Q: Why are Bitcoin and Ethereum dropping so sharply today?

A: The sharp declines on June 5, 2026, are driven by a combination of factors, including continued selling pressure from the past month, breakdown of key support levels, and heightened market fear. Bitcoin fell 5.16% to $60,590, while Ethereum dropped 9.30% to $1,606. Both assets are trading well below their 7-day and 30-day moving averages, and the RSI is in deeply oversold territory, reflecting panic selling.

Q: Is the RSI oversold reading a signal to buy?

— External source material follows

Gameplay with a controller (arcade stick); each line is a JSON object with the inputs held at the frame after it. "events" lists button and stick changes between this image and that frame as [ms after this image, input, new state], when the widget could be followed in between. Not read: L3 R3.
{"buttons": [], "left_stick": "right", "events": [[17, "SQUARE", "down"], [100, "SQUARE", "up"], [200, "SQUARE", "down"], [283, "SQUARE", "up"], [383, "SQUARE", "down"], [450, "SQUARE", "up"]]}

A: An RSI below 30 is typically considered oversold, and readings below 15 (Bitcoin at 11.4, Ethereum at 12.6) are extreme. Historically, such levels have sometimes preceded short-term bounces, but they can also persist during strong downtrends. An oversold RSI alone is not a reliable buy signal and should be confirmed by other technical indicators, such as a bullish candlestick pattern or a break above resistance.

Q: What are the key support levels to watch for Bitcoin and Ethereum?

A: For Bitcoin, the immediate support is at the $60,000 psychological level. A break below could lead to a test of $58,000 and then $55,000. For Ethereum, support is at $1,600, with a breakdown potentially targeting $1,500. Resistance levels are at the 7-day moving averages: $67,764 for Bitcoin and $1,869 for Ethereum.

Q: How does the current volatility affect trading strategies?

A: High volatility increases both profit potential and risk. Trend-following strategies are not recommended in a clear downtrend. Grid trading between support and resistance can profit from mean reversion, while DCA bots allow for disciplined accumulation at lower prices. Both strategies are available on Pionex and can be automated to reduce emotional decision-making.

Q: Should I be worried about further declines?

A: The market is in a bearish phase, with Bitcoin down 24.27% and Ethereum down 29.90% over the past 30 days. Further declines are possible, especially if key support levels like $60,000 for Bitcoin or $1,600 for Ethereum are broken. However, the market is deeply oversold, which could lead to a temporary relief rally. Risk management, including position sizing and stop-losses, is crucial in this environment.